Thursday, July 22, 2010

EPA to Seek Remand to Revise Livestock Emissions Reporting Exemption

I was invited to join this blog by James Chen and am excited to be a part of this. Some of you know me but to just give a little of my background. I grew up on a 1,000 acre diversified livestock farm (dairy cows, hogs and chickens) in Northern Indiana. I obtained B.S. degrees in Agronomy and Animal Science and an M.S. in International Agriculture with an emphasis in Ag. Econ. I attended the University of Arkansas Law School. Since law school I have worked as an Extension Specialist for the University of Missouri and then as commodity director for Indiana Farm Bureau. I then spent 7 years as the livestock policy specialist for the American Farm Bureau. I have been General Counsel to Rose Acre Farms for the past five years. Rose Acre Farms is the largest family owned and operated layer operation in the US. We have approximately 25 million laying chickens in 6 (soon to be 7) states. My main interests are in environmental ag law and regualtions and ag anti-trust and competition.

EPA will ask a federal appeals court to remand its litigated rule exempting concentrated animal feeding operations (CAFOs) from reporting most hazardous
air emissions under Superfund and right-to-know laws so it can revise the rule, but environmentalists say talks on the issue have failed and they are
urging the court to allow their suit to move forward.

EPA in a July 7 filing with the U.S. Court of Appeals for the District of Columbia Circuit says that the agency intends to seek a voluntary remand of its 2008 CAFO emissions reporting rule that created the exemptions from reporting requirements. The agency says it wants the remand so that it can reconsider the rule, including the various complaints raised by environmentalists and industry groups that filed suit over the CAFO reporting exemptions.

The D.C. Circuit in 2009 agreed to a request from all parties to hold the case in abeyance pending settlement talks. "If this matter is remanded to EPA for further administrative consideration, there will be nothing before this Court for briefing," EPA says.

EPA's filing is in response to a June 28 filing from environmentalists in the suit, Waterkeeper Alliance, et al. v. EPA, in which they say that the settlement talks have failed and the lawsuit should proceed. The environmental groups argue that the agency has had plenty of time to retract the rule and urge the court to reopen the case, according to the filing. "Briefing should proceed because EPA cannot address the deficiencies of the final rule by voluntarily tinkering with the terms of the reporting exemptions."

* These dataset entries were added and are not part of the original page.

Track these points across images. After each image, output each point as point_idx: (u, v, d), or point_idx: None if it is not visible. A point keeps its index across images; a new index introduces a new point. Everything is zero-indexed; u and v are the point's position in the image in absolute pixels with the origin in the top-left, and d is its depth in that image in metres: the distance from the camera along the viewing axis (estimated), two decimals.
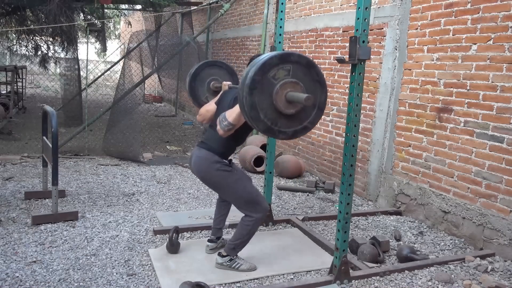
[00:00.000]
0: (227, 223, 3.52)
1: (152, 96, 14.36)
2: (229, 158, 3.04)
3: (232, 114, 2.75)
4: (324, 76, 2.58)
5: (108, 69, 10.96)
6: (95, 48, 19.91)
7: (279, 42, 3.75)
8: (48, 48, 10.46)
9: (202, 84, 3.58)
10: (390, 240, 3.62)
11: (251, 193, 2.97)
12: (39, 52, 10.44)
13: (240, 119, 2.75)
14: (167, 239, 3.29)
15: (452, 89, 3.93)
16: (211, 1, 9.16)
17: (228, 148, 3.00)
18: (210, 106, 3.17)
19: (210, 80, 3.58)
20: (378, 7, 4.82)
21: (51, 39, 9.99)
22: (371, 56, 4.59)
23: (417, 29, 4.31)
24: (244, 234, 2.99)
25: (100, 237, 3.52)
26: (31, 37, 10.13)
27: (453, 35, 3.92)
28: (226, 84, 3.25)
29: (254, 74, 2.35)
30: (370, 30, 4.74)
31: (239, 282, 2.92)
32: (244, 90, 2.37)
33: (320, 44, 5.83)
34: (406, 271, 3.15)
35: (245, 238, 3.02)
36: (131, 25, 11.78)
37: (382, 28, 4.75)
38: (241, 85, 2.43)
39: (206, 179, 3.01)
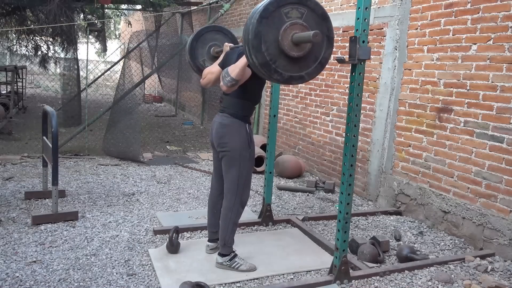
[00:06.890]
0: None
1: (152, 96, 14.35)
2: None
3: (235, 69, 2.71)
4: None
5: (108, 69, 10.97)
6: (95, 48, 19.90)
7: None
8: (48, 48, 10.46)
9: (203, 46, 3.55)
10: (390, 240, 3.62)
11: (249, 176, 2.97)
12: (39, 52, 10.44)
13: (243, 74, 2.71)
14: (167, 239, 3.29)
15: (452, 89, 3.93)
16: (211, 1, 9.15)
17: (248, 110, 2.97)
18: (214, 68, 3.08)
19: (211, 45, 3.55)
20: (378, 7, 4.82)
21: (51, 39, 9.99)
22: (371, 56, 4.59)
23: (417, 29, 4.31)
24: (228, 225, 2.98)
25: (100, 237, 3.52)
26: (31, 37, 10.12)
27: (453, 35, 3.92)
28: (228, 45, 3.18)
29: (269, 3, 2.34)
30: (370, 30, 4.74)
31: (239, 282, 2.92)
32: (254, 17, 2.34)
33: None
34: (406, 271, 3.15)
35: (231, 229, 3.01)
36: (131, 25, 11.77)
37: (382, 28, 4.75)
38: (252, 13, 2.40)
39: (225, 144, 2.93)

EPA's rule exempted all CAFOs from reporting their hazardous air emissions under the Comprehensive Environmental Response, Compensation, and Liability Act, and exempted
all but the largest CAFOs from reporting emissions under the Emergency Planning and Community Right-to-Know Act. Environmentalists, including Waterkeeper Alliance,
Sierra Club, the Humane Society of the United States, and the Environmental Integrity
Project, filed suit over the rule arguing any exemption from reporting under the laws is illegal. The groups argue that the exemptions violate the plain language of the laws and that EPA
lacks the authority to carve out the exemptions for the livestock industry. Even though EPA is finalizing data from a study of CAFO emissions, the groups say there is no reason to delay revising the rule until the study is final because the groups say EPA acknowledged the rule was based on the likelihood of emergency personnel responding to reports, not the amount of emissions or health risks.

The industry group National Pork Producers Council sued arguing CAFOs should be exempt from all reporting under both laws. The National Chicken Council, National Turkey Federation, and the U.S. Poultry & Egg Association intervened on behalf of EPA.